Pengalaman Asri Welas
Salah satu orang tua yang memiliki anak dengan katarak kongenital adalah public figure Asri Welas. Rayyan Gibran Ridha Rahardja atau Ibran lahir tahun 2017.
Dia diketahui memiliki kelainan pada matanya saat masih berusia beberapa bulan. Asri Welas mengaku masih sangat ingat, dia dan suami mengetahui saat Ibran lahir.
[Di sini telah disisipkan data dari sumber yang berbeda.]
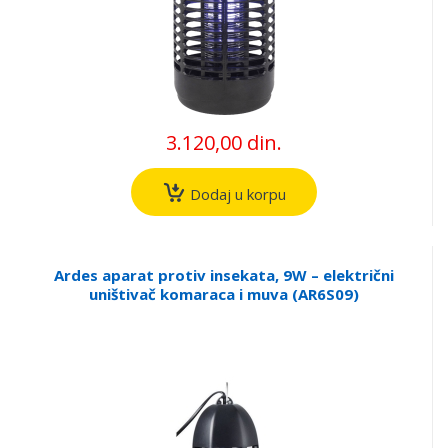
3.120,00 din.
Dodaj u korpu
Ardes aparat protiv insekata, 9W – električni
uništivač komaraca i muva (AR6S09)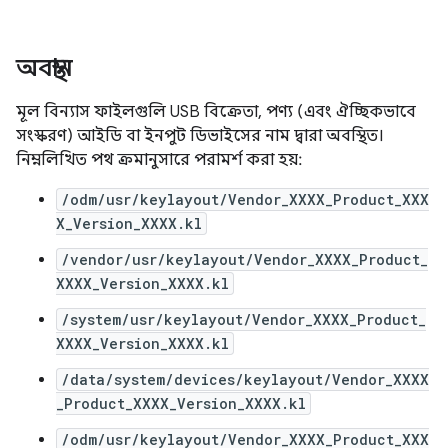
অবস্থান
মূল বিন্যাস ফাইলগুলি USB বিক্রেতা, পণ্য (এবং ঐচ্ছিকভাবে
সংস্করণ) আইডি বা ইনপুট ডিভাইসের নাম দ্বারা অবস্থিত।
নিম্নলিখিত পথ ক্রমানুসারে পরামর্শ করা হয়:
/odm/usr/keylayout/Vendor_XXXX_Product_XXX
X_Version_XXXX.kl
/vendor/usr/keylayout/Vendor_XXXX_Product_
XXXX_Version_XXXX.kl
/system/usr/keylayout/Vendor_XXXX_Product_
XXXX_Version_XXXX.kl
/data/system/devices/keylayout/Vendor_XXXX
_Product_XXXX_Version_XXXX.kl
/odm/usr/keylayout/Vendor_XXXX_Product_XXX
“Saya dan suami menduga kondisi kelainan mata pada Ibran anak kedua kami. Saat itu Ibran masih berusia lima bulan, dan kami menemukan Ibran tidak merespon gerakan yang ada di depan matanya,” kenang Asri Welas.
“Yang membuat kami sangat sedih, saat itu tidak ada informasi apapun tentang katarak kongenital pada anak yang bisa saya dapatkan," ujarnya.
Prof Nila menilai penyediaan kacamata gratis bagi rehabilitasi visual anak-anak pasca operasi katarak kongenital ini sangat membantu anak-anak penderital katarak kongenital.
"Kacamata khusus ini sangat dibutuhkan tapi sangat mahal. Bantuan Optik Tunggal sangat membantu orang tua, yang juga ingin anak mereka tumbuh dan berkembang dengan normal. Lebih dari itu, bantuan kacamata ini memberikan kesempatan bagi anak-anak yang kurang beruntung untuk bisa berkembang dan maju seperti anak-anak lainnya,” ujarnya.